The goal of the investigation presented here was to answer these questions by performing the track quality assessment on the Osijek tram network using two essentially different TQIs, W and J indices. The calculation of the W index was based on the ratio of geometric values that exceeded permissible tolerances. Permissible tolerances (explicitly defined for this investigation as Alert Limits) were established in coordination with the tram track manager and considering the experience gained with track geometry quality analysis of tram networks with similar characteristics. The calculation of the J index was based on weighted standard deviations of track geometry parameters. Both TQIs were calculated for the entire 27.5 km of operational narrow-gauge tram track on consecutive 200-, 100-, 50-, and 25m-long analytical track segments. The following conclusions were made:
Track segmentation has a significant role in assessing the tram track quality based on track geometry deviations or irregularities and planning track maintenance or reconstruction;
By reducing the length of the analytical segment, the resolution of the tram-track geometry quality analysis grows, which means that it is possible to determine the sections of the tracks with insufficient quality more precisely by increasing the number of the analytical segments;
Both TQIs can be effectively used for tram-track geometry quality assessment.

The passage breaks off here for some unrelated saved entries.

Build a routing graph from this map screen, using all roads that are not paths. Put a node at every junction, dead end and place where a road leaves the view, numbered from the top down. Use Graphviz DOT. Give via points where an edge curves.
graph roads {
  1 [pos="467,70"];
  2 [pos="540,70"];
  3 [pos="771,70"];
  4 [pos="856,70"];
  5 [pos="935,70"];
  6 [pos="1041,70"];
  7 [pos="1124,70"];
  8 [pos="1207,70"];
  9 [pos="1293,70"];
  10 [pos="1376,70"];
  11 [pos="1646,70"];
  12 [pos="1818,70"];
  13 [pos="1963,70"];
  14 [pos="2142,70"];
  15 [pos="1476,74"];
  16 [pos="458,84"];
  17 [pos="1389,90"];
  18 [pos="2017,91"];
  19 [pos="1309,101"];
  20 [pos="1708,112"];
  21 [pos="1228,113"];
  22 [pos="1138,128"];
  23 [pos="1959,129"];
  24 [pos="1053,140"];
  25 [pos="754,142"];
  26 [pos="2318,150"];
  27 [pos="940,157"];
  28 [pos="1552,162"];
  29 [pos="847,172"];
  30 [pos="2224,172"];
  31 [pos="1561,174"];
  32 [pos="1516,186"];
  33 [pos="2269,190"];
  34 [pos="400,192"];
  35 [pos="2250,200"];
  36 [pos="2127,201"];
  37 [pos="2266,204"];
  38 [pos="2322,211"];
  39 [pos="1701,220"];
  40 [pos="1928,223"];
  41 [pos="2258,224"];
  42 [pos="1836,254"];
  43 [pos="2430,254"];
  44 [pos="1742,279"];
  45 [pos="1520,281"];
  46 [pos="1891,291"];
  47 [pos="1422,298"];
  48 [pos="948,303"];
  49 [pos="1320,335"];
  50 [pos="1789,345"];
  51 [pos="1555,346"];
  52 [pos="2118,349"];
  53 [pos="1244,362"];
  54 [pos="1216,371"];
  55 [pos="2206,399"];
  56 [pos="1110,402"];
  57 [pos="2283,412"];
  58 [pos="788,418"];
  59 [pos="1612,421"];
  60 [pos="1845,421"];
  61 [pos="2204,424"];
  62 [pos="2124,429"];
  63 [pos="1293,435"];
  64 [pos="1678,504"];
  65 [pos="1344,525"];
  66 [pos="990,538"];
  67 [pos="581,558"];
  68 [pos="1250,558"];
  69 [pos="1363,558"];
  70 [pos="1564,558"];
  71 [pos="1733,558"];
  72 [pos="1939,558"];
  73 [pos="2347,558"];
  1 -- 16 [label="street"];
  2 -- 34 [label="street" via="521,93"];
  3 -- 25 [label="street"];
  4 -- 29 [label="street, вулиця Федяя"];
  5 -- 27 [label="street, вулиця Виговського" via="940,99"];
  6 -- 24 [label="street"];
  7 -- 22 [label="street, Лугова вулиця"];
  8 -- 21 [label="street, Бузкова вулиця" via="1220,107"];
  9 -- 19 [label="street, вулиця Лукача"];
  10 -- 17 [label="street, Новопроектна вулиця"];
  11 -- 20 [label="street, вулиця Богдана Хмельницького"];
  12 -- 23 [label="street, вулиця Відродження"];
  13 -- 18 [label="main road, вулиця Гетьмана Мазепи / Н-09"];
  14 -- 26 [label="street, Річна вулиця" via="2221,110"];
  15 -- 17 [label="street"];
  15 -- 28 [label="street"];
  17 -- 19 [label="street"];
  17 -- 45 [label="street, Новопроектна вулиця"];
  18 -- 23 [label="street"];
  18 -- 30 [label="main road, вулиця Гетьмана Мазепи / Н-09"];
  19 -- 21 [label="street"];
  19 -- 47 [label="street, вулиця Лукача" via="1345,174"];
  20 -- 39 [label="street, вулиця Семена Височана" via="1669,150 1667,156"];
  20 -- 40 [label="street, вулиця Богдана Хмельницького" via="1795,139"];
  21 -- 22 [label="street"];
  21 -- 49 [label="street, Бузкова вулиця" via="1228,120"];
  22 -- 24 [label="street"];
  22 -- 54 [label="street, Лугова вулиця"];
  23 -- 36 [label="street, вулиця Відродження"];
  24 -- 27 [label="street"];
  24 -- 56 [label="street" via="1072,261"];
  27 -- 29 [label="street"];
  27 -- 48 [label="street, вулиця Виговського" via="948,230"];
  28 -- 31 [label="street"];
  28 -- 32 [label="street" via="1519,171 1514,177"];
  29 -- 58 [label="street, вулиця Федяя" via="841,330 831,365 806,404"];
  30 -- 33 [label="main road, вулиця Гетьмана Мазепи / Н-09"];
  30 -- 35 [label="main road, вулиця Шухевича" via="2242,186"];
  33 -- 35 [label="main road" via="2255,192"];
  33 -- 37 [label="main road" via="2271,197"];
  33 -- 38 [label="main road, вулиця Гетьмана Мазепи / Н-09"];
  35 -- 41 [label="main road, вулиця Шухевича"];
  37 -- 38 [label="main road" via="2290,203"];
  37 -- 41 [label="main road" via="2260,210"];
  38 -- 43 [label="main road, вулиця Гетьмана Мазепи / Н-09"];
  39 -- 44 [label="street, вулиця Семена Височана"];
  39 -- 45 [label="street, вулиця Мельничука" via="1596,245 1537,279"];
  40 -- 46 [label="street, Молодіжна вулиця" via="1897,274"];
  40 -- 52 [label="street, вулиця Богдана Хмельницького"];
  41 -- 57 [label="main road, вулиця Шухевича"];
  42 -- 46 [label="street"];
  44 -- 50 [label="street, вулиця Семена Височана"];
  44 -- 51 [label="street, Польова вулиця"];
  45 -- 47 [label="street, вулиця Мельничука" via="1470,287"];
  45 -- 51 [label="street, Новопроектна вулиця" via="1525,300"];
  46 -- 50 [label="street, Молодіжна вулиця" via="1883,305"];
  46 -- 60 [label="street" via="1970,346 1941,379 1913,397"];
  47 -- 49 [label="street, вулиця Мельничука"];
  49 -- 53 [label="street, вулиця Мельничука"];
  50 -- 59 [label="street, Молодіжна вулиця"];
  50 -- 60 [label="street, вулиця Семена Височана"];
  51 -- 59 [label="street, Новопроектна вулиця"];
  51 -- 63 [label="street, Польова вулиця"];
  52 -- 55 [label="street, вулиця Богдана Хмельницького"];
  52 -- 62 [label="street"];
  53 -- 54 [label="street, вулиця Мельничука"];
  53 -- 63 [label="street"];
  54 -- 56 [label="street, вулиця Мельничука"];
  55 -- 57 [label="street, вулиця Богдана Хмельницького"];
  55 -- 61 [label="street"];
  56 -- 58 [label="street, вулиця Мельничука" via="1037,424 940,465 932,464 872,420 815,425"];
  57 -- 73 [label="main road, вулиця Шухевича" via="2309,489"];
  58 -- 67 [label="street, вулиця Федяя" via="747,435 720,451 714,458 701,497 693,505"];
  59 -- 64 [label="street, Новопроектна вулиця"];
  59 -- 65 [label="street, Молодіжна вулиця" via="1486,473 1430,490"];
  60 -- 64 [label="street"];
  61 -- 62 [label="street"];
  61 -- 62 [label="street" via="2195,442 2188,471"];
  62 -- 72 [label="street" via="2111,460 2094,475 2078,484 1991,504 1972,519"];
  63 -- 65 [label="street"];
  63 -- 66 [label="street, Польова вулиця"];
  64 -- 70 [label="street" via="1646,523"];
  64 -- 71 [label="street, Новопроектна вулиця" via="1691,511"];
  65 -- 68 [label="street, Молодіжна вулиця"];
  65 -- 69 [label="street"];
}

However, the W index, based on a weighted value of geometry deviations over an analytical segment, is less sensitive to a reduction in the segment length than the J index based on the standard deviation of geometric parameters–the decrease in the analytical segment length enlarges the number of segments with extreme values of W. At the same time, the J value uniformly decreases;
The segmentation process must be aligned with the tram track maintenance and reconstruction procedures. It should consider the following aspects affecting the choice of analytical segment length: which track repair/reconstruction technology will be applied; the allocated funds; and how the planned work will impact public and personal traffic along with the track segments.
Once the segments are defined throughout the entire tram network, it will be possible to develop models of track quality degradation (based on the results of geometry monitoring), which is essential for establishing more efficient, predictive tram track maintenance.